▸ Task goal
As an exercise, transcribe the data below in full and exactly, omitting pictures.

▸ Material provided
'''
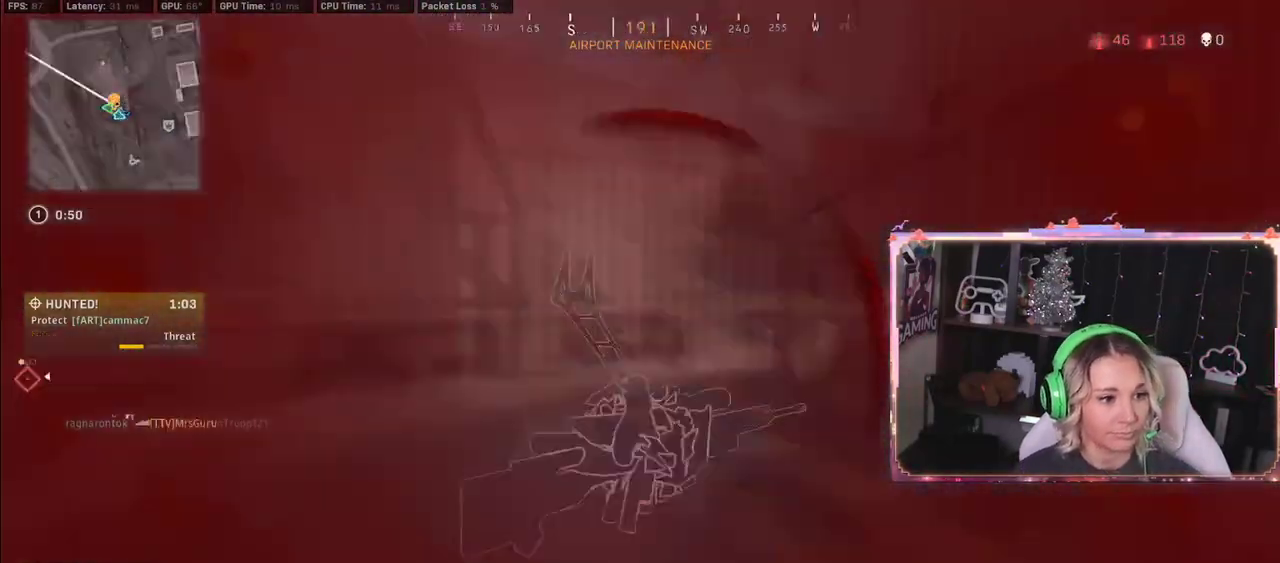
{"buttons": [], "left_stick": "center", "right_stick": "center", "events": [[67, "left_stick", "down-left"], [67, "right_stick", "center"], [83, "DPAD_UP", "down"], [217, "DPAD_UP", "up"], [383, "left_stick", "center"]]}
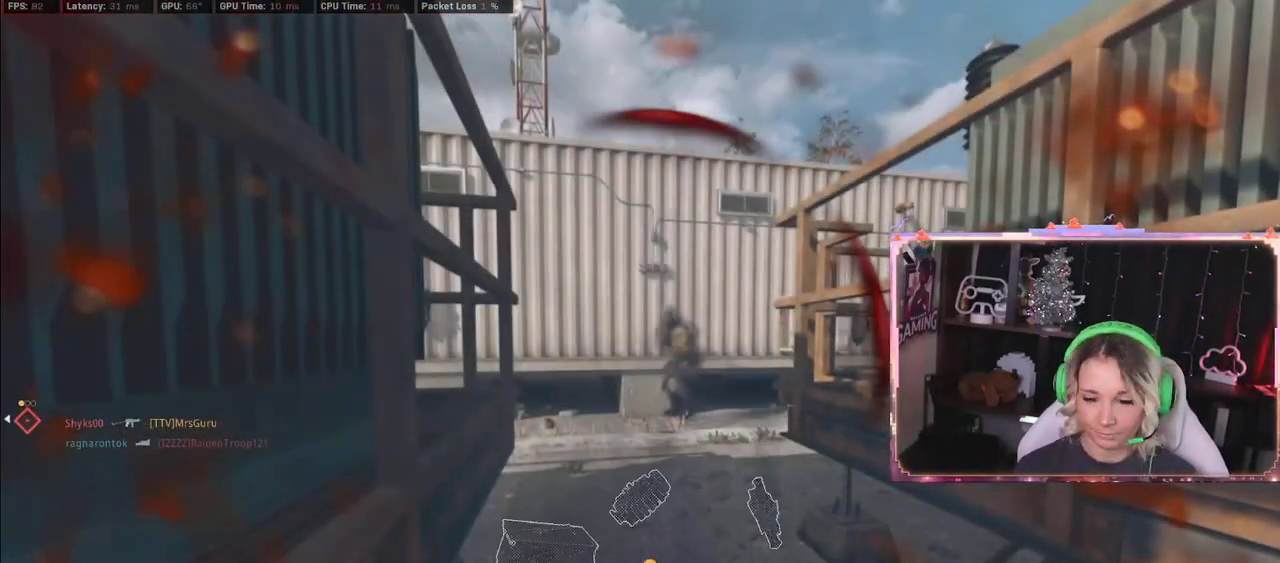
{"buttons": [], "left_stick": "center", "right_stick": "center", "events": [[83, "right_stick", "left"], [467, "right_stick", "center"]]}
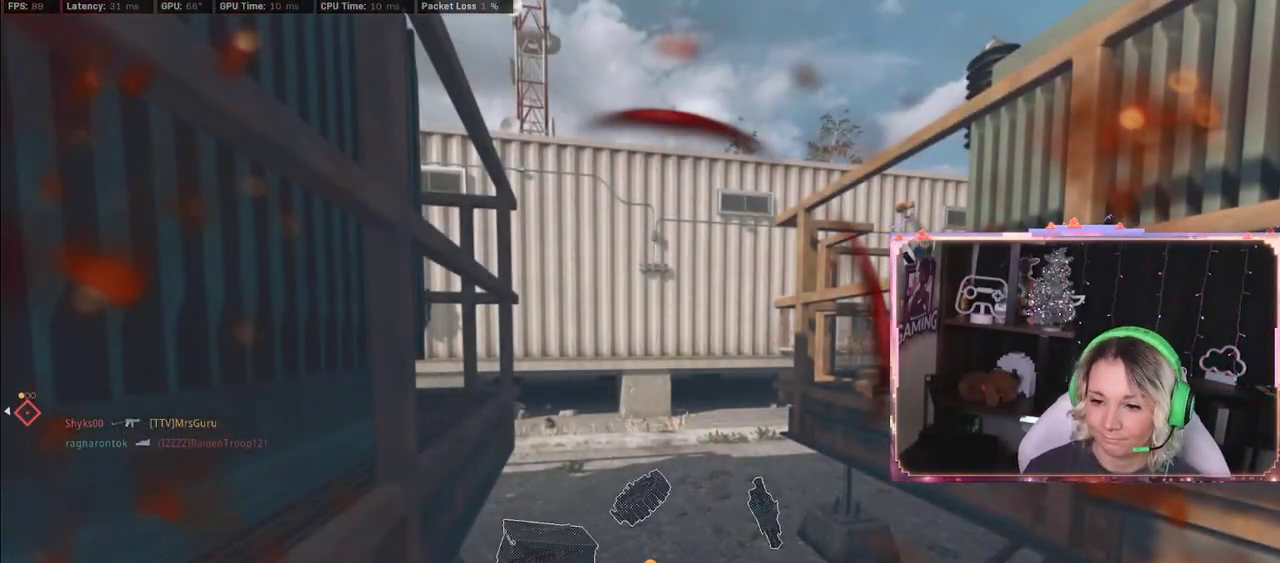
{"buttons": [], "left_stick": "center", "right_stick": "center", "events": [[67, "right_stick", "left"], [300, "right_stick", "center"]]}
'''
▸ Solution
{"buttons": [], "left_stick": "center", "right_stick": "center", "events": [[67, "left_stick", "down-left"], [67, "right_stick", "center"], [83, "DPAD_UP", "down"], [217, "DPAD_UP", "up"], [383, "left_stick", "center"]]}
{"buttons": [], "left_stick": "center", "right_stick": "center", "events": [[83, "right_stick", "left"], [467, "right_stick", "center"]]}
{"buttons": [], "left_stick": "center", "right_stick": "center", "events": [[67, "right_stick", "left"], [300, "right_stick", "center"]]}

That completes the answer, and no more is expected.